Snow Flower and the Secret Fan 
by Lisa See




Lisa See

Lisa See

Author Interview

About the Book

A language kept a secret for a thousand years forms the backdrop for the remarkable novel of two Chinese women whose friendship and love sustains them through their lives.

This unforgettable novel takes place in nineteenth-century China when girls had their feet bound and lived in almost total seclusion. Some girls were paired as “old-sames” in emotional matches that lasted all of their lives. The women in one remote county developed their own secret code for communication: nu shu (“women’s writing”). They painted letters on fans, embroidered messages on handkerchiefs, and composed stories in hopes of sharing their dreams and accomplishments.

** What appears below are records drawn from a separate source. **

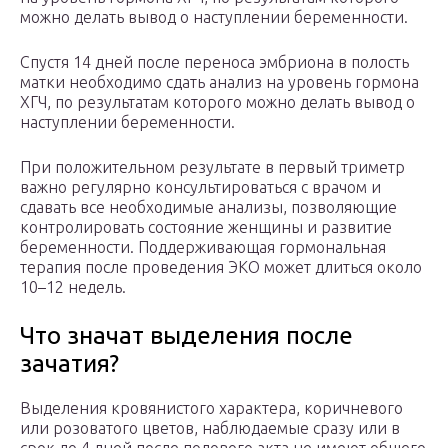
можно делать вывод о наступлении беременности.
Спустя 14 дней после переноса эмбриона в полость
матки необходимо сдать анализ на уровень гормона
ХГЧ, по результатам которого можно делать вывод о
наступлении беременности.
При положительном результате в первый триметр
важно регулярно консультироваться с врачом и
сдавать все необходимые анализы, позволяющие
контролировать состояние женщины и развитие
беременности. Поддерживающая гормональная
терапия после проведения ЭКО может длиться около
10–12 недель.
Что значат выделения после
зачатия?
Выделения кровянистого характера, коричневого
или розоватого цветов, наблюдаемые сразу или в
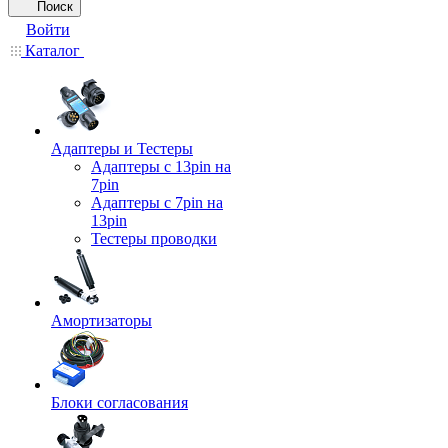
Поиск
Войти
Каталог
Адаптеры и Тестеры
Адаптеры с 13pin на
7pin
Адаптеры с 7pin на
13pin
Тестеры проводки
Амортизаторы
Блоки согласования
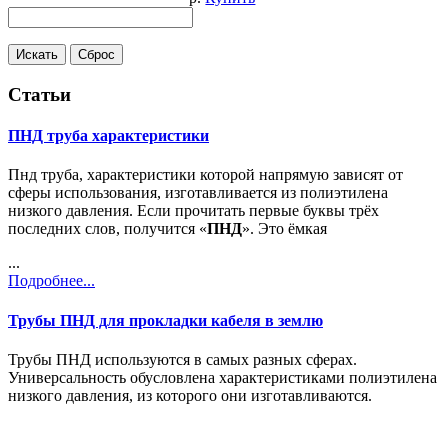
Статьи
ПНД труба характеристики
Пнд труба, характеристики которой напрямую зависят от
сферы использования, изготавливается из полиэтилена
низкого давления. Если прочитать первые буквы трёх
последних слов, получится «
ПНД
». Это ёмкая
...
Подробнее...
Трубы ПНД для прокладки кабеля в землю
Трубы ПНД используются в самых разных сферах.
Универсальность обусловлена характеристиками полиэтилена
низкого давления, из которого они изготавливаются.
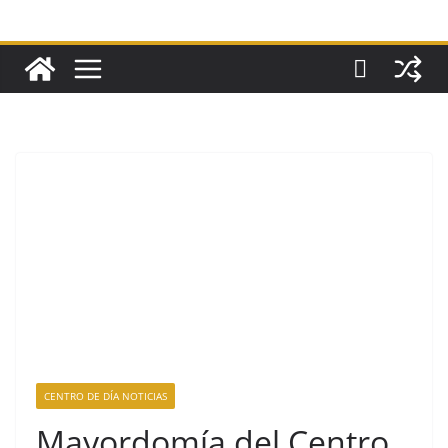
CENTRO DE DÍA NOTICIAS
Mayordomía del Centro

An old woman reflects on her relationship with her “old-same”, their arranged marriages, and the joys and tragedies of motherhood—until a terrible misunderstanding written on their secret fan threatens to tear them apart. Snow Flower and the Secret Fan delves into one of the most mysterious and treasured relationships of all time—female friendship.

About the Author

Lisa See was born February 18, 1955 in Paris, France. She is the author of Flower Net (an Edgar Award nominee), The Interior, and Dragon Bones, as well as the critically acclaimed memoir On Gold Mountain. The Organization of Chinese American Women named her the 2001 National Woman of the Year. She lives in Los Angeles.

Discussion Questions

  1. In your opinion, is Lily, who is the narrator, the heroine or the villain? What are her flaws and her strengths?
  2. Do you think the concept of “old-sames” exists today? Do you have and “old-same,” or are you part of a sworn sisterhood? In what ways are those relationships similar or different from the ones in nineteenth-century China?
  3. Some men in nineteenth-century China apparently knew about nu shu, the secret women’s writing described in Snow Flower. Why do you think they tolerated such private communication?
  4. Lily writes her story so that Snow Flower can read it in the afterworld. Do you think she tells her story in a convincing way so that Snow Flower can forgive and understand? Do you think Snow Flower would have told the story differently?
  5. Having a wife with bound feet was a status symbol for men, and, consequently, having bound feet increased a woman’s chances of marriage into a wealthier household. Women took great pride in their feet, which were considered not only beautiful but also their best and most important feature. As a child, would you have fought against having your feet bound, as Third Sister did, knowing you would be consigned to the life of a servant or a “little daughter-in-law”? As a mother, would you have chosen to bind your daughter’s feet?
  6. The Chinese character for “mother love” consists of two parts: one meaning “pain”, the other meaning “love”. In your own experience, from the perspective of a mother or a daughter, is there an element of truth to this description of mother love?
  7. The author sees Snow Flower and the Secret Fan as a novel about love and regret, but do you think there’s also an element of atonement in it as well?
  8. In the story, we are told again and again that women are weak and worthless. But were they really? In what ways did Lily and Snow Flower show their strength and value?
  9. Madame Wang, the matchmaker, is a foot-bound woman and yet she does business with men. How is she different from the other women in the story? Do you think she is considered a woman of status or is she merely a necessary evil?
  10. Although the story takes place in the nineteenth century and seems very far removed from our lives—we don’t have our feet bound, we’re free and mobile—do you think we’re still bound up in other ways; for instance, by career, family obligations, conventions of feminine beauty, or events beyond our control such as war, the economy, and natural disasters?